LOS ANGELES - The pandemic changed the way people felt about many aspects of daily life, including politics. Roxanne Beckford Hoge and Kevin Dalton said they knew very little about Los Angeles County’s Board of Supervisors before 2020. That all changed when the pandemic showed the extraordinary power that Board members have.
Each Board member has more than 2 million constituents and oversees millions of dollars. They have the power to hire or fire the Director of L.A. County’s Public Health Department, Dr. Barbara Ferrer. Throughout the pandemic, the Board repeatedly endorsed Ferrer’s suggested public health mandates.
"What the Board of Supervisors allowed Barbara Ferrer to get away with is unconscionable," Roxanne Beckford Hoge said.
She decided to run for the open Supervisor seat in District 3 now occupied by the retiring Sheila Kuehl.

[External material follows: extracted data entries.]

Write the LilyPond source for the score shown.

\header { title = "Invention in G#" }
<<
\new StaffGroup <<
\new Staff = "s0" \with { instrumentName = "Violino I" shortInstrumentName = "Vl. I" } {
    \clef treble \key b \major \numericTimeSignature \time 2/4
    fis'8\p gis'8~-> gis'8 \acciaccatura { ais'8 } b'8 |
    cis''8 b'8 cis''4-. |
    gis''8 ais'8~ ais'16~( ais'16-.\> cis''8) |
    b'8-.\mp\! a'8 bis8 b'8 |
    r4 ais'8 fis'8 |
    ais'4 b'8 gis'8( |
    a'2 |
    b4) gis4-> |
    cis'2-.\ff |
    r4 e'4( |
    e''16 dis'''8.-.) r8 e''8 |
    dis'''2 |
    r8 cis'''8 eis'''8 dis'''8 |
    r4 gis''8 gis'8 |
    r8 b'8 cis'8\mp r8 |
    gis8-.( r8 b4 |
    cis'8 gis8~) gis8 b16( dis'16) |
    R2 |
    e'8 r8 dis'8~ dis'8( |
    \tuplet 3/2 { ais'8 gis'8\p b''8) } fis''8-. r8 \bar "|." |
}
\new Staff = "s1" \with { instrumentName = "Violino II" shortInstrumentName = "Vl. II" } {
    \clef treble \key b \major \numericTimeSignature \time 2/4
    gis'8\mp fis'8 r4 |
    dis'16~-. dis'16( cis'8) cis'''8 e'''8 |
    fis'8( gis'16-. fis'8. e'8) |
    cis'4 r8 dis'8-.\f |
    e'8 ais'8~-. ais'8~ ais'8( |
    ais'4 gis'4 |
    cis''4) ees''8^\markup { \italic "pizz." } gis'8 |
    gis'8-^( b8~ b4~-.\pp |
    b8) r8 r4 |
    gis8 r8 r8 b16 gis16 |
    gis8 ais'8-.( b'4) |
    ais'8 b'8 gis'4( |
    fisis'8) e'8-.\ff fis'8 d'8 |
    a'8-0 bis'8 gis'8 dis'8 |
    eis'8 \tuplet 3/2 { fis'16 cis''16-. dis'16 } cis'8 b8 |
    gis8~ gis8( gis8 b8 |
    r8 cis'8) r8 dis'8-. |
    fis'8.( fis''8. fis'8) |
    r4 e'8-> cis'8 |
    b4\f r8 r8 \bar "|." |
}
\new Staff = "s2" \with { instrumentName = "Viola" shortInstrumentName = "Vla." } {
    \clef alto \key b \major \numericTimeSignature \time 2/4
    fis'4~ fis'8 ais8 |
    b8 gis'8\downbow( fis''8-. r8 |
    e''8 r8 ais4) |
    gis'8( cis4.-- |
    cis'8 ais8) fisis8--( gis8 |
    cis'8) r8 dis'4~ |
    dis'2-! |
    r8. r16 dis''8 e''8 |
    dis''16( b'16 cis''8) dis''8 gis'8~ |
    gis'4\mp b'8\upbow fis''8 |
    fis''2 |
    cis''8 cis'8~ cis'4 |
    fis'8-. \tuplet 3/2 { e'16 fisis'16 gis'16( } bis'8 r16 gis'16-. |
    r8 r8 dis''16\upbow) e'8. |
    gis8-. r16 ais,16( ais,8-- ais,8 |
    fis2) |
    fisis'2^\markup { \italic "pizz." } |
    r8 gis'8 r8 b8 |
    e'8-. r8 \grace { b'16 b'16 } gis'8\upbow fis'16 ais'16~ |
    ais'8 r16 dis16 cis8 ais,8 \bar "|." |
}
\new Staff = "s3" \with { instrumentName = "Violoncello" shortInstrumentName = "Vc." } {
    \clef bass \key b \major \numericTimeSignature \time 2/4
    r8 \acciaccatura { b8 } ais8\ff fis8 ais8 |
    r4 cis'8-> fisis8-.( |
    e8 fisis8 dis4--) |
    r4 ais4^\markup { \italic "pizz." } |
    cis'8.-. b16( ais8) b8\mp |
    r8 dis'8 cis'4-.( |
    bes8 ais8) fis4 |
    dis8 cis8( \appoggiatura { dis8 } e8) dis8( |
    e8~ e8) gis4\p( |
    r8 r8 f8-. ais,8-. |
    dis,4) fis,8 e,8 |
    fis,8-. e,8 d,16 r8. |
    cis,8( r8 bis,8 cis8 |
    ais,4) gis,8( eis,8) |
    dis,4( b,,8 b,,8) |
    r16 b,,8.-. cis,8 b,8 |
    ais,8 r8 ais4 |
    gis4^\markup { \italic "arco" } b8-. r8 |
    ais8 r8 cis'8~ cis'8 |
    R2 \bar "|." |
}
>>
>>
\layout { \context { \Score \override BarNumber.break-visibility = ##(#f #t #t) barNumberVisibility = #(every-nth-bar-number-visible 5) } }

"The pandemic happened. I got to see under the hood of local politics and I realized, I had to do something," said Beckford Hoge.
The Republican is running against 3 well-known Democrats: St. Senator Bob Hertzberg, St. Sen. Henry Stern, and West Hollywood City Councilmember Lindsay Horvath.

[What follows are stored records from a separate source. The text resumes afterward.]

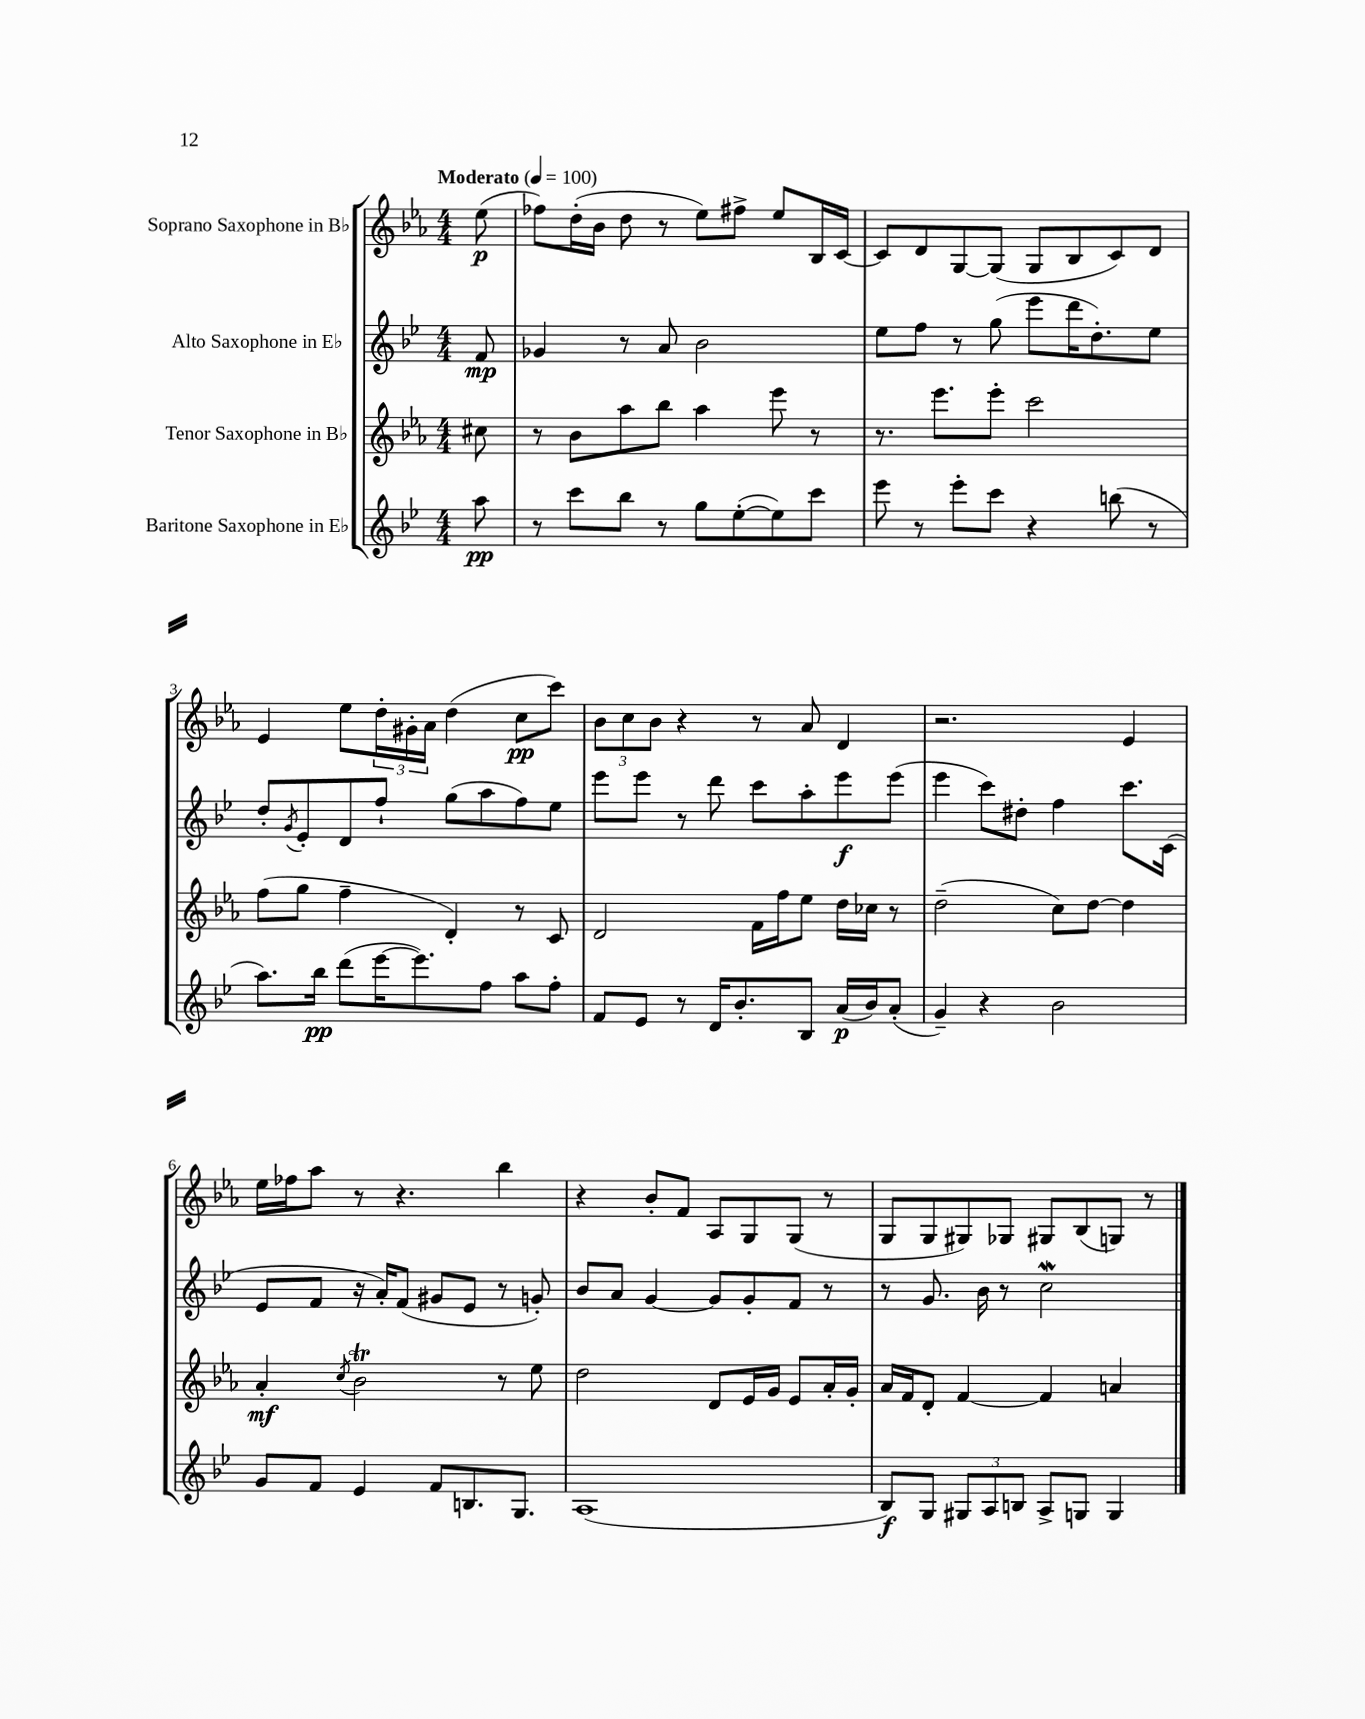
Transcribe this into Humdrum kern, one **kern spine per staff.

**kern	**dynam	**kern	**dynam	**kern	**dynam	**kern	**dynam
*part4	*part4	*part3	*part3	*part2	*part2	*part1	*part1
*staff4	*staff4	*staff3	*staff3	*staff2	*staff2	*staff1	*staff1
*I"Baritone Saxophone in E♭	*	*I"Tenor Saxophone in B♭	*	*I"Alto Saxophone in E♭	*	*I"Soprano Saxophone in B♭	*
*clefG2	*	*clefG2	*	*clefG2	*	*clefG2	*
*k[b-e-]	*	*k[b-e-a-]	*	*k[b-e-]	*	*k[b-e-a-]	*
*M4/4	*	*M4/4	*	*M4/4	*	*M4/4	*
*MM100	*	*MM100	*	*MM100	*	*MM100	*
=	=	=	=	=	=	=	=
!	!	!	!	!	!	!LO:TX:a:B:t=Moderato	!
8aa\	pp	8cc#X\	.	8f/	mp	(8ee-\	p
=1	=1	=1	=1	=1	=1	=1	=1
8r	.	8r	.	4g-X/	.	8ff-X\L)	.
8ccc\L	.	8b-\L	.	.	.	(16dd'\L	.
.	.	.	.	.	.	16b-\JJ	.
8bb-\J	.	8aa-\	.	8r	.	8dd\	.
8r	.	8bb-\J	.	8a/	.	8r	.
8gg\L	.	4aa-\	.	2b-\	.	8ee-\L)	.
([8ee-'\	.	.	.	.	.	8ff#X^\J	.
8ee-\])	.	8eee-\	.	.	.	8ee-/L	.
8ccc\J	.	8r	.	.	.	16B-/L	.
.	.	.	.	.	.	[16c/JJ	.
=2	=2	=2	=2	=2	=2	=2	=2
8eee-\	.	8.r	.	8ee-\L	.	8c/L]	.
8r	.	.	.	8ff\J	.	8d/	.
.	.	8.eee-\L	.	.	.	.	.
8eee-'\L	.	.	.	8r	.	[8G/	.
8ccc\J	.	8eee-'\J	.	(8gg\	.	(8G/J]	.
4r	.	2ccc\	.	8eee-\L	.	8G/L	.
.	.	.	.	16ddd\K	.	8B-/	.
.	.	.	.	8.dd'\)	.	.	.
(8bbn\	.	.	.	.	.	8c/)	.
8r	.	.	.	8ee-\J	.	8d/J	.
!!LO:LB:g=z
=3	=3	=3	=3	=3	=3	=3	=3
8.aa\L)	.	(8ff\L	.	8dd'/L	.	4e-/	.
.	.	.	.	8qg/	.	.	.
.	.	8gg\J	.	8e-'/	.	.	.
16bb-\Jk	pp	.	.	.	.	.	.
(8ddd\L	.	4ff~\	.	8d/	.	8ee-\L	.
[16eee-\K	.	.	.	8ff`/J	.	24dd'\L	.
.	.	.	.	.	.	24g#X'\	.
8.eee-\])	.	.	.	.	.	.	.
.	.	.	.	.	.	24a-\JJ	.
.	.	4d'/)	.	(8gg\L	.	(4dd\	.
8ff\J	.	.	.	8aa\	.	.	.
8aa\L	.	8r	.	8ff\)	.	8cc\L	pp
8ff'\J	.	8c/	.	8ee-\J	.	8ccc\J)	.
=4	=4	=4	=4	=4	=4	=4	=4
8f/L	.	2d/	.	8eee-\L	.	12b-\L	.
.	.	.	.	.	.	12cc\	.
8e-/J	.	.	.	8eee-\J	.	.	.
.	.	.	.	.	.	12b-\J	.
8r	.	.	.	8r	.	4r	.
16d/KL	.	.	.	8ddd\	.	.	.
8.b-'/	.	.	.	.	.	.	.
.	.	16f\LL	.	8ccc\L	.	8r	.
.	.	16ff\J	.	.	.	.	.
8B-/J	.	8ee-\J	.	8aa'\	.	8a-/	.
(16a/LL	p	16dd\LL	.	8eee-\	f	4d/	.
16b-/J)	.	16cc-X\JJ	.	.	.	.	.
(8a'/J	.	8r	.	(8eee-\J	.	.	.
=5	=5	=5	=5	=5	=5	=5	=5
4g~/)	.	(2dd~\	.	4eee-\	.	2.r	.
4r	.	.	.	8ccc\L)	.	.	.
.	.	.	.	8dd#X'\J	.	.	.
2b-\	.	8cc\L)	.	4ff\	.	.	.
.	.	[8dd\J	.	.	.	.	.
.	.	4dd\]	.	8.ccc\L	.	4e-/	.
.	.	.	.	(16c\Jk	.	.	.
!!LO:LB:g=z
=6	=6	=6	=6	=6	=6	=6	=6
8g/L	.	4a-'/	mf	8e-/L	.	16ee-\LL	.
.	.	.	.	.	.	16ff-X\J	.
8f/J	.	.	.	8f/J	.	8aa-\J	.
.	.	8qcc/	.	.	.	.	.
4e-/	.	2b-T\	.	16r	.	8r	.
.	.	.	.	16a'/KL)	.	.	.
.	.	.	.	(8f/J	.	4.r	.
8f/L	.	.	.	8g#X/L	.	.	.
8.Bn/	.	.	.	8e-/J	.	.	.
.	.	8r	.	8r	.	4bb-\	.
8.G/J	.	.	.	.	.	.	.
.	.	8ee-\	.	8gn'/)	.	.	.
=7	=7	=7	=7	=7	=7	=7	=7
(1A	.	2dd\	.	8b-/L	.	4r	.
.	.	.	.	8a/J	.	.	.
.	.	.	.	[4g/	.	8b-'/L	.
.	.	.	.	.	.	8f/J	.
.	.	8d/L	.	8g/L]	.	8A-/L	.
.	.	16e-/L	.	8g'/	.	8G/	.
.	.	16g/JJ	.	.	.	.	.
.	.	8e-/L	.	8f/J	.	(8G/J	.
.	.	16a-'/L	.	8r	.	8r	.
.	.	16g'/JJ	.	.	.	.	.
=8	=8	=8	=8	=8	=8	=8	=8
8B-/L)	f	16a-/LL	.	8r	.	8G/L	.
.	.	16f/J	.	.	.	.	.
8G/J	.	8d'/J	.	8.g/	.	8G/	.
12G#X/L	.	[4f/	.	.	.	8G#X/)	.
.	.	.	.	16b-\	.	.	.
12A/	.	.	.	.	.	.	.
.	.	.	.	8r	.	8G-X/J	.
12Bn/J	.	.	.	.	.	.	.
8A^/L	.	4f/]	.	2ccW\	.	8G#X/L	.
8Gn/J	.	.	.	.	.	(8B-/	.
4G/	.	4an/	.	.	.	8Gn/J)	.
.	.	.	.	.	.	8r	.
==	==	==	==	==	==	==	==
*-	*-	*-	*-	*-	*-	*-	*-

"It's insiders versus outsiders. The insiders have brought us to where we are," she said.
Hoge is a mother of four, who is traversing the 440 square mile district in her minivan. She hands out shirts saying "super mom for Supervisor" for both adults and children. She said the van is a metaphor for the campaign. "It’s a workhorse like me. It’s a utilitarian way to get a lot of people together and get them from place to place and meet all their needs," she said.
Kevin Dalton is running a similar theme for the Board of Supervisors seat in District 1. "Our community, our county was in trouble and no one was stepping up," he said.
Dalton’s tourism company shut down during the pandemic, and he became a full-time father. He said before coronavirus, he barely knew what the Board of Supervisors was.
"To find out that these five individuals have unbelievable power over 10 million people, especially when they started saying ‘You’re essential, you’re not essential, you’re not essential,’" Dalton said. "All of a sudden these light bulbs start turning on saying, ‘Woah, this is a really important gig.'"
Dalton, who is not registered with a political party, is running against current L.A. County Supervisor Hilda Solis. Solis, a Democrat, who has previously served as a member of Congress and U.S. Secretary of Labor.
"She was entering into politics when I was entering into high school and I’m not a young guy and I think people are ready for a change," he said.
Both Dalton and Hoge want more funding for law enforcement and less regulation for building. They realize the odds are stacked against them due to the county traditionally electing Democrats, but say voters should try something new.
"The way we change this county is to get more citizens on the board, the more citizens we have who have a stake in the community, the better the community will be," Dalton said.